The Lahore Biennale, expected to be the premier showcase of contemporary arts from all over the world, is all set to have a finale in 2016
Imagine a walk through the fabulousness of Venice, feel like a Venetian or a traveller, drown in the city’s hopeless romance -- without having to fly over continents, without braving the mundane drudgery of travel… ah, really, it’s so dreamlike!
Renowned contemporary artist Rashid Rana is about to take Lahoris on this fantastical journey. His installation, an extension of his Venice Bienalle project, ‘My East is Your West’, to be put up in Liberty Market soon, will replicate Plazzo Benzon in Venice. This space in Lahore will feature a video projection of live feed from a mirrored space in Venice. The backdrop will be the same, yet you will view completely different faces and activities on either side of the world. It will be in one sense a replication and yet a dislocation of space.
Rana’s artwork, and a bundle of other art activities, will together form the Lahore Biennale, which is expected to be the premier showcase of contemporary arts from all over the world.
Set up in 2013, the Lahore Biennale Foundation (LBF), a non-profit organisation, run by a team of prominent artists and curators of national and international acclaim, through their initiative of Lahore Biennale hope to cover "critical sites for experimentation in visual expression and experience, seeking to challenge and expand the scope of both", explains the Foundation’s manifesto.
"We want to bring art in the public sphere. We want to break institutional boundaries, reach out to as many people as possible, and encourage platforms where dialogue can go on," says Qudsia Rahim, executive director LBF, while sitting in a square room with white walls in a senior architect’s office in Lahore’s Muslim Town. Her team comprising young art school graduates surrounds her. Talking on their behalf too, Rahim excitedly adds, "We just want to have fun with arts".
She thinks the environment is ripe for a dialogue to be created through arts in the country.
Though Lahore Biennale is based in Lahore, it is not "landlocked". The Foundation intends to reach out country, region and world-wide. Rahim aims to connect Pakistani people with art created and exhibited abroad. "We know, say, Imran Qureshi displayed his wonderful art in New York. But we never get to see it. We hear about films made by Pakistani filmmakers submitted for international award. But we never get to see them. Likewise for music. Lahore Biennale will bring all that from New York or London to our people. And, through Rashid Rana’s installation at Liberty we plan to achieve just that."

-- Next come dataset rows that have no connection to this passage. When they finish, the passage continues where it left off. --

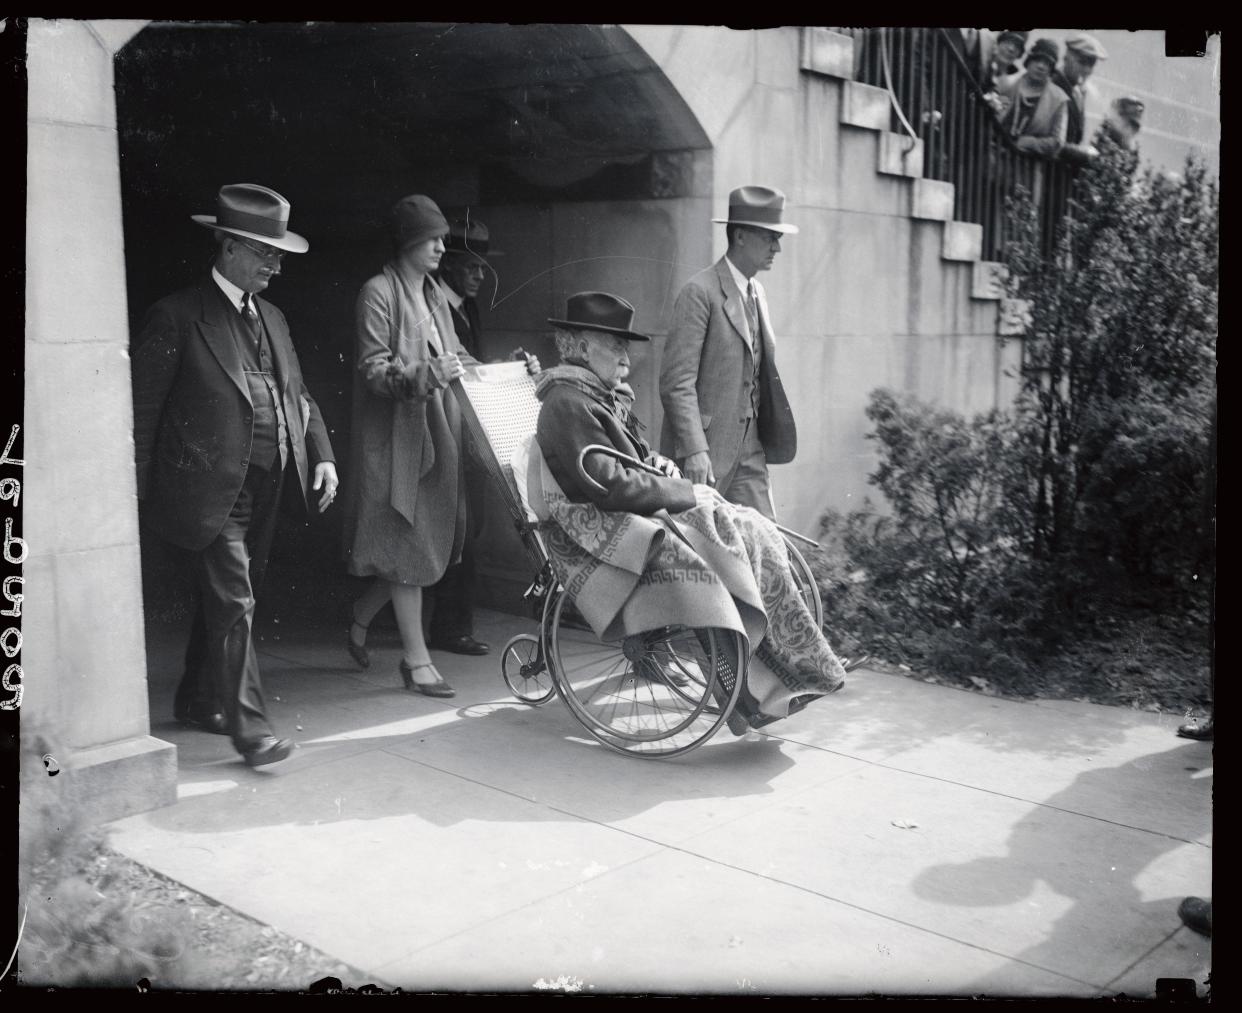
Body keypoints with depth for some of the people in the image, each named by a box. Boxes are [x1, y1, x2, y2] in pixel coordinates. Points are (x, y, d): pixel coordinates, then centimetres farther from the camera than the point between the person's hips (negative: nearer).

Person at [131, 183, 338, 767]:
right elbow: (144, 408, -6)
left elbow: (298, 395, 18)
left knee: (225, 597, 17)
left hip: (265, 488, 7)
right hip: (212, 488, -7)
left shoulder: (271, 318, 16)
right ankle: (249, 728, -5)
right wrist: (139, 490, -9)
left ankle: (198, 702, 33)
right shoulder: (176, 317, -6)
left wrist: (322, 455, 5)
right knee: (232, 603, -9)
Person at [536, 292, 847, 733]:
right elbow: (610, 485, -22)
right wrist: (685, 493, -14)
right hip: (606, 534, -10)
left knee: (755, 531, -8)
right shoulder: (566, 403, -13)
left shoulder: (604, 396, 20)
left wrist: (667, 471, 7)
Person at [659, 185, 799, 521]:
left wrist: (769, 437, 12)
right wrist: (694, 451, -23)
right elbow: (677, 382, -17)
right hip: (704, 446, -7)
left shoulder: (757, 292, 14)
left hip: (749, 448, 8)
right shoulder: (700, 292, -12)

LBF does not follow a chronology as such because "it seeks to imagine possible pasts and futures as featuring in today", yet it has a year round calendar of discursive activity that seeks to provide a sustained environment for hosting conversations, intuitions and investigations into visual expression and experience. Among the projects held so far is Rashid Rana and Shilpa Gupta collaboration, ‘My East is Your West’, facilitated by LBF and Gujral Foundation from India and exhibited at the Venice Biennale. It has partnered a workshop, Theertha Performance Platform, held in Sri Lanka where participating performance artistes were encouraged to work within the theme of ‘Borders and lines: the temporality of landscape’.

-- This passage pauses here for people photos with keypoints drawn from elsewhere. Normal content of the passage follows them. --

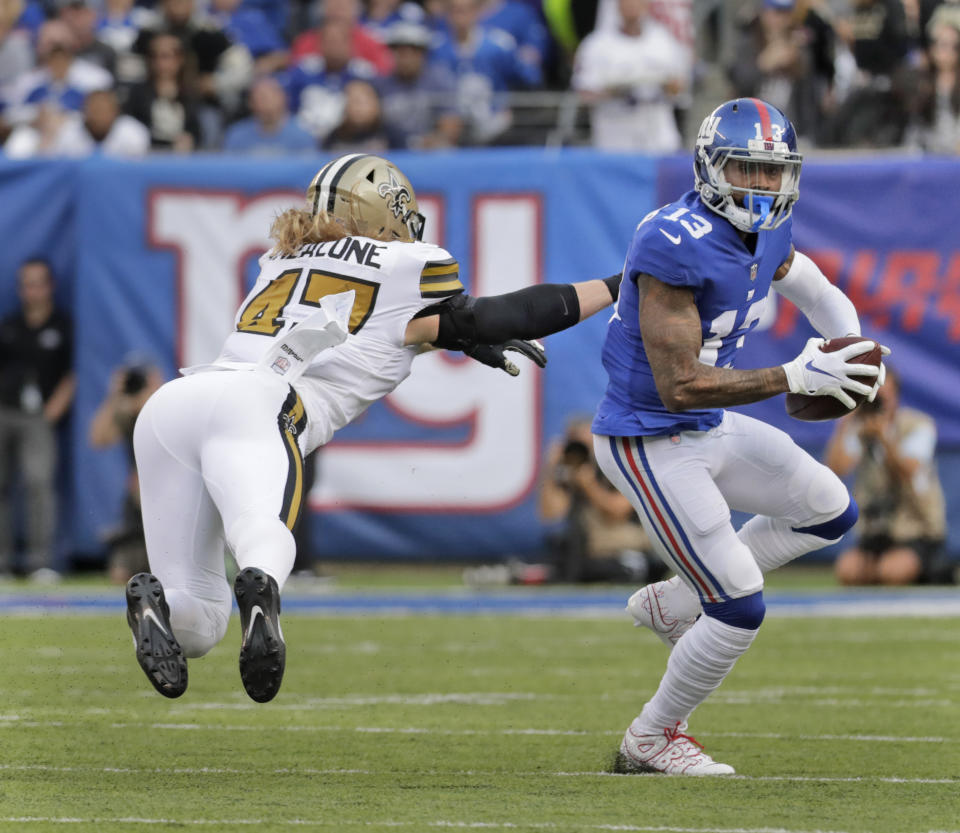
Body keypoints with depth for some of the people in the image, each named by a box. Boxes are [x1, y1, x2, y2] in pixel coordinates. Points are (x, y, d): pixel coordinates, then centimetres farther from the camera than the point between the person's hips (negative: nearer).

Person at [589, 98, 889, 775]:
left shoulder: (767, 234, 0)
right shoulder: (676, 246, -28)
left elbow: (818, 293, 21)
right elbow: (679, 385, -29)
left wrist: (854, 357, -1)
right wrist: (794, 378, -31)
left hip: (711, 428, 9)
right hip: (652, 445, -9)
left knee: (832, 512, 19)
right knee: (740, 608, -7)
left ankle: (674, 602, 23)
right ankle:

The Foundation has already released an open call for artists’ residency, a LBF-Habib University collaboration and is in the process of inviting entries for a photo journal to connect with public. "The finale will be in 2016," says Rahim. "We are not talking too much about it. We are planning."

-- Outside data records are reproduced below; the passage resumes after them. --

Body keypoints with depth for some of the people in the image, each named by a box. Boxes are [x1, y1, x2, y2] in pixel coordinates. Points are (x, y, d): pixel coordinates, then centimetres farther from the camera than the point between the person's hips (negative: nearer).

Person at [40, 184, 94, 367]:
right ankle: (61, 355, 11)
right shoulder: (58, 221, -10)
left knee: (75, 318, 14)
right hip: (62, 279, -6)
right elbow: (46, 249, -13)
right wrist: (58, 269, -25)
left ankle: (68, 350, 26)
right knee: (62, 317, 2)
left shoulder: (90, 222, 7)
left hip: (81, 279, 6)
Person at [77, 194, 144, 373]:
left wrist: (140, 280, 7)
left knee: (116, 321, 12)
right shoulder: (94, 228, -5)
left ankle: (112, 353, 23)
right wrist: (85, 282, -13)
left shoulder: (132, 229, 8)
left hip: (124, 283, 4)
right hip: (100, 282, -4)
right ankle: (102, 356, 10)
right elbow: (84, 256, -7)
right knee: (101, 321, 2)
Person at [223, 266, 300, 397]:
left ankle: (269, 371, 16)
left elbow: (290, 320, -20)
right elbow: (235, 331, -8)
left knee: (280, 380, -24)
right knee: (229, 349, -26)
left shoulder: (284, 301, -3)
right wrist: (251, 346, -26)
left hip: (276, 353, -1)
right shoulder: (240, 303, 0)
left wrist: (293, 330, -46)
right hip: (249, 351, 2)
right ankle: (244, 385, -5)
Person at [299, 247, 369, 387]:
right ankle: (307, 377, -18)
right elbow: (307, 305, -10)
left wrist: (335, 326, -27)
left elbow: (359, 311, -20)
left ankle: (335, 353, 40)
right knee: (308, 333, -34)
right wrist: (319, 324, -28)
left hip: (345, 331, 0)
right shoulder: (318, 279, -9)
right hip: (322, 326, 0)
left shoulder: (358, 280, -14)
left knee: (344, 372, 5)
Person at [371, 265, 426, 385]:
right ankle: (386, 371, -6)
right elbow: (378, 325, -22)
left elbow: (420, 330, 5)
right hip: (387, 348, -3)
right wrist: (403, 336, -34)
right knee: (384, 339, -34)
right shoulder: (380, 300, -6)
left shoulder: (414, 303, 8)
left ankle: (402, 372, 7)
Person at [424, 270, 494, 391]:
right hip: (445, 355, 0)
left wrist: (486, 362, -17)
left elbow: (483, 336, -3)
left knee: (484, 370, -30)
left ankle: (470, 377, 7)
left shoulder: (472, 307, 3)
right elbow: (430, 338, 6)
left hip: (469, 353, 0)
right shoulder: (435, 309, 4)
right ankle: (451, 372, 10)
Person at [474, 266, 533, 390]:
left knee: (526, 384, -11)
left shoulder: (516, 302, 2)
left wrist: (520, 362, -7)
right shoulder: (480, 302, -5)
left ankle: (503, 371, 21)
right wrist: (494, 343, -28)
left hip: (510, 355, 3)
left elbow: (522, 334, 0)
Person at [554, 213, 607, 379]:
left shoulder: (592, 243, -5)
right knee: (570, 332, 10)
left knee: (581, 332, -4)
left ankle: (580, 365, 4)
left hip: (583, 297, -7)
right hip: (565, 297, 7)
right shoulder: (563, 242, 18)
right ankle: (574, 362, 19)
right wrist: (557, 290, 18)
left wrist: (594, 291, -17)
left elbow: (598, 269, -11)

Most of the future Biennale projects and grants will be through open calls and an independent jury will do the selection.
Although the LBF team admits that a curator will have a central role in the showcasing of art, they have yet to appoint one. "We are all debating… and we love this debate about a curator or curators; whether the curator should be local or come from overseas, whether he should be from within the system or someone totally new to our own art world, whether one curator or a panel of curators. We are thinking all the time," says Rahim.
There is certainly a buzz surrounding Lahore Biennale. "It promises to be a great beginning," agrees Sameera Raja, curator and founder of the Canvas Gallery in Karachi. "Anything to do with art is needed in Pakistan."
Raja feels in our country art is confined to art people only. "Initiatives such as Lahore Biennale will engage with populace and will make art accessible to many many more," she says.
Lahore Biennale is still in its early stages and since there is no precedent of such an art event in past, says art critic and painter Quddus Mirza. "It will carve its own shape and structure. What it will turn out to be cannot be predicted."
He feels that Biennale could be "more interactive, inclusive and broad-based," he says, while placing full trust in the "brilliant and energetic LBF team". "This first of its kind event will perhaps also make artists think about content, execution, display and projection of their work," says Mirza.
Ultimately, it will be up to art lovers to interpret the Lahore Biennale as they wish. It may take them places, as art can take you anywhere.